I agree this is a BIOS bug. But I don't think we should just close this bug report. This IRQ used to work under Linux, and it's fair to assume that it works under Windows. We just haven't been smart enough to figure out a nice way to do a Linux workaround, and I think we should regard that as a Linux defect. If we ever do figure out a mechanism for this, it might be enabled by a dmi_check_system() table, so I think it would be useful if Pierre could attach the output of dmidecode.
Sure, let's wait for Pierre's response.
Sorry I've been a bit unresponsive. The machines in question are in production right now, but I'm working on getting one replaced so that I can do the testing. Bare with me one more week and I should have some answers.
hi, Pierre, would you be able to give us some dmidecode output?

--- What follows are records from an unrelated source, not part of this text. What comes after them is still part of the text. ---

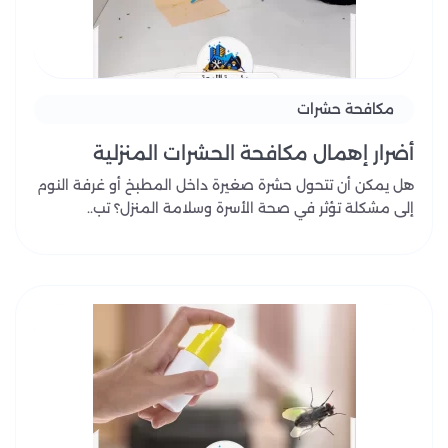
مكافحة حشرات
أضرار إهمال مكافحة الحشرات المنزلية
هل يمكن أن تتحول حشرة صغيرة داخل المطبخ أو غرفة النوم
إلى مشكلة تؤثر في صحة الأسرة وسلامة المنزل؟ تب..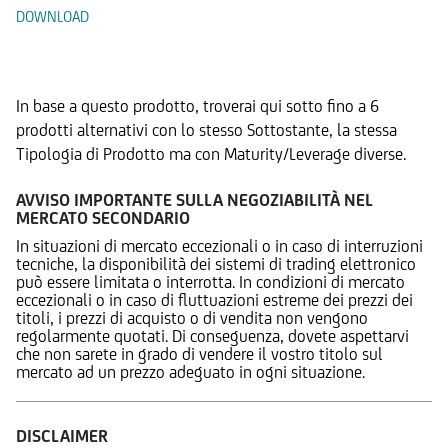
DOWNLOAD
Prodotti Alternativi
In base a questo prodotto, troverai qui sotto fino a 6
prodotti alternativi con lo stesso Sottostante, la stessa
Tipologia di Prodotto ma con Maturity/Leverage diverse.
AVVISO IMPORTANTE SULLA NEGOZIABILITÀ NEL
MERCATO SECONDARIO
In situazioni di mercato eccezionali o in caso di interruzioni
tecniche, la disponibilità dei sistemi di trading elettronico
può essere limitata o interrotta. In condizioni di mercato
eccezionali o in caso di fluttuazioni estreme dei prezzi dei
titoli, i prezzi di acquisto o di vendita non vengono
regolarmente quotati. Di conseguenza, dovete aspettarvi
che non sarete in grado di vendere il vostro titolo sul
mercato ad un prezzo adeguato in ogni situazione.
DISCLAIMER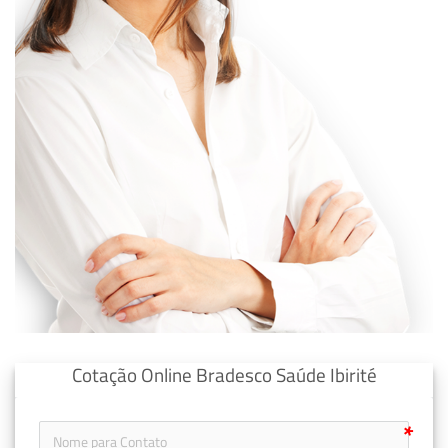
Cotação Online Bradesco Saúde Ibirité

I'm very sorry for being so unresponsive. Time is an all too scarce resource. :/ I've done some tests now on 2.6.22, and pnpacpi=off no longer works. Only pci=routeirq gets the machine fully functional.
Created attachment 13312 [details] dmesg with pnpacpi=on
Created attachment 13313 [details] /proc/interrupts with pnpacpi=on
Created attachment 13314 [details] dmesg with pnpacpi=off
Created attachment 13315 [details] /proc/interrupts with pnpacpi=off
Created attachment 13316 [details] dmesg with pci=routeirq
Created attachment 13317 [details] /proc/interrupts with pci=routeirq
This is a duplicate of bug4773. It seems that a dmi check is the only way to fix the bug for your laptop. Please attach the dmidecode or else we'll close this bug.
Pierre, any chance you still have this machine and could collect the dmidecode output? I'm collecting _PRT problems and cooking up a patch to work around them.
Created attachment 14094 [details] dmidecode Output from dmidecode. Sorry about the delay. As always, a severe lack of time...
bjorn, we count on you for the patch then. thanks! :)
Created attachment 14271 [details] quirk to move 00:0d[A] from LNKB to LNKA Pierre, please try this patch and post the results and dmesg log. Thanks!
Just so you know, I have noticed your patch. I just haven't had time to compile my own kernel and test it yet.
I've now managed to test the patch and it works perfectly. Nice work. :)
Patch in comment #33 fixes the problem. Close this bug and mark it as PATCH_ALREADY_AVAILABLE.
391df5dce30a5aab477b9e55ea65a3e83bae96b1 ACPI: add _PRT quirks to work around broken firmware shipped in linux-2.6.25-rc6 closed.